THICK TO THIN - THE EVOLUTIONARY CONNECTION BETWEEN PG-1159 STARS AND THE THIN HELIUM-ENVELOPED PULSATING WHITE-DWARF GD-358

Seismological observations with the Whole Earth Telescope (WET) allow the determination of the subsurface compositional structure of white dwarf stars, The hot DO PG 1159-035 has a helium surface layer with a mass of similar to 10(-3) M(.), while the cooler DB white dwarf GD 358 has a much thinner surface helium layer of 10(-6) M(.). Taken literally, these results imply that either there is no evolutionary relation between these two stars, or that there is an unknown mass-loss mechanism. In order to investigate a possible evolutionary link between these objects, we computed evolutionary sequences of white dwarf models that included time-dependent diffusive processes. We used an initial model based on the PG 1159 pulsational data, which has a surface layer 3 x 10(-3) M(.) thick, and a composition of 30% helium, 35% carbon, and 35% oxygen. Below this surface layer is a thin transition zone where the helium fraction falls to zero.
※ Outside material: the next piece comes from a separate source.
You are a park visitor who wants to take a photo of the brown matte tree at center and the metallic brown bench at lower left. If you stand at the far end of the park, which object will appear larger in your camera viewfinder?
As expected, diffusion caused a separation of the elements; a thickening surface layer of nearly pure helium overlays a deepening transition zone where the composition changes to the surface composition of the original model. When the model reached the temperature range inhabited by GD 358 and the pulsating DB white dwarfs, this pure helium surface layer was similar to 10(-5.5) M(*) deep. The resulting evolved model is very similar to the model used by Bradley and Winget to match the pulsation observations of GD 358. The pulsation periods of this model also show a good fit to the WET observations. These results demonstrate the plausibility of a direct evolutionary path from PG 1159 stars to the much cooler DB white dwarfs by inclusion of time dependent diffusion. A problem still remains in that our models have no hydrogen, and thus must retain their DB nature while evolving through the T-eff 45,000 to 30,000 K. Since there are no known DB stars in this range, we plan to address this problem in future calculations.